Boutros Boutros-Ghali, Egypt
(1992-1996) Boutros-Ghali served one term as secretary-general, suspending his candidacy for a second term after conflicts with U.S. foreign-policy leaders. He has an extensive international relations background as a scholar, diplomat, and jurist. Boutros-Ghali’s term in office was marked by increased operating costs and ineffective peacekeeping efforts that proved burdensome to the UN. Unsuccessful U.S. participation in Somali peacekeeping operations, inability to curb fighting in Bosnia and Croatia, and subsequent reluctance from the international community to act against genocide in Rwanda, all precipitated U.S. support to transition the leadership position of secretary-general.
Javier Perez de Cuellar, Peru
(1982-1991) Before assuming office, Perez de Cuellar was Peru’s ambassador to Switzerland, the Soviet Union, Poland, and Venezuela; served as his nation’s permanent representative to the United Nations; and represented Peru on the Security Council, even serving as the Council’s president. In 1979, he was appointed under-secretary-general for special political affairs. While in office, the UN leader oversaw negotiations for the release of American hostages in Lebanon, facilitated the withdrawal of Soviet troops from Afghanistan, negotiated the ceasefire ending the Iran-Iraq War, and developed the 1991 UN-backed peace pact in Cambodia.
Kurt Waldheim, Austria
(1971-1982) Before he was elected secretary-general, Waldheim was the permanent representative of Austria to the United Nations. During his two-term leadership of the UN, Waldheim participated in the Paris International Conference on Vietnam and presided over the first phase of the Geneva Peace Conference on the Middle East. Five years after his second term ended, Waldheim was elected President of Austria, a post he held until 1992; however, during the campaign his service in the German Army came to light. Though he declared no personal involvement, Waldheim was implicated in Nazi atrocities in the Balkans during World War II and was subsequently barred from entering the United States by the Justice Department.
U Thant, Myanmar (formerly known as Burma)
(1961-1971) U Thant served as acting secretary-general after Dag Hammarskjöld’s death. Just over a year later, the General Assembly voted unanimously to make him secretary-general.

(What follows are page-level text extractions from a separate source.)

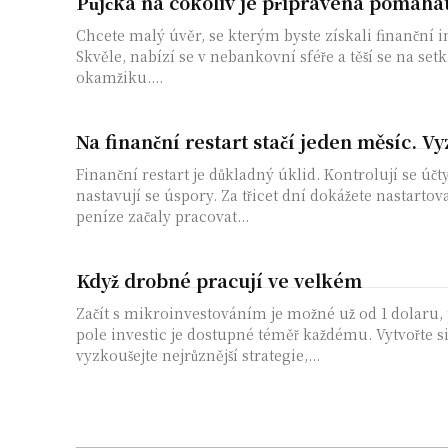
Půjčka na cokoliv je připravena pomáhat
Chcete malý úvěr, se kterým byste získali finanční in
Skvěle, nabízí se v nebankovní sféře a těší se na setk
okamžiku....
Na finanční restart stačí jeden měsíc. V
Finanční restart je důkladný úklid. Kontrolují se účty
nastavují se úspory. Za třicet dní dokážete nastarto
peníze začaly pracovat...
Když drobné pracují ve velkém
Začít s mikroinvestováním je možné už od 1 dolaru, p
pole investic je dostupné téměř každému. Vytvořte s
vyzkoušejte nejrůznější strategie,...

At the time of his appointment, U Thant was the permanent representative of Burma to the United Nations, and had previously chaired the UN Congo Conciliation Commission and the Committee on a UN Capital Development Fund. Under his leadership, the United Nations facilitated the end of the Cuban missile crisis and allayed civil war in the Congo.
Dag Hammarskjöld, Sweden
(1953-1961) Dag Hammarskjöld was unanimously elected to two terms as secretary-general and served until September 18, 1961, when he died in a plane crash en route to a peace mission in the Congo. Mr. Hammarskjöld’s most significant contributions to the United Nations’ mission include promotion of Armistice Agreements between Israel and the Arab States; the 1956 establishment of the UN Emergency Force (UNEF); and multiple visits to countries in Africa, Asia, Europe, the Americas, and the Middle East to acquaint himself with officials of member governments and problems in specific areas.
Trygve Lie, Norway
(1946-1952) Prior to his election as the first secretary-general of the United Nations, Lie led the Norwegian delegation to the UN Conference on International Organization in San Francisco, April 1945; chaired Commission III, which drafted the Security Council provisions of the UN charter; and in 1946 he led the Norwegian delegation to the UN General Assembly in London. While in office, Lie supported UN intervention in the Korean War and the foundation of Israel and Indonesia. He also advocated UN recognition of People’s Republic of China upon the exile of the Nationalist government.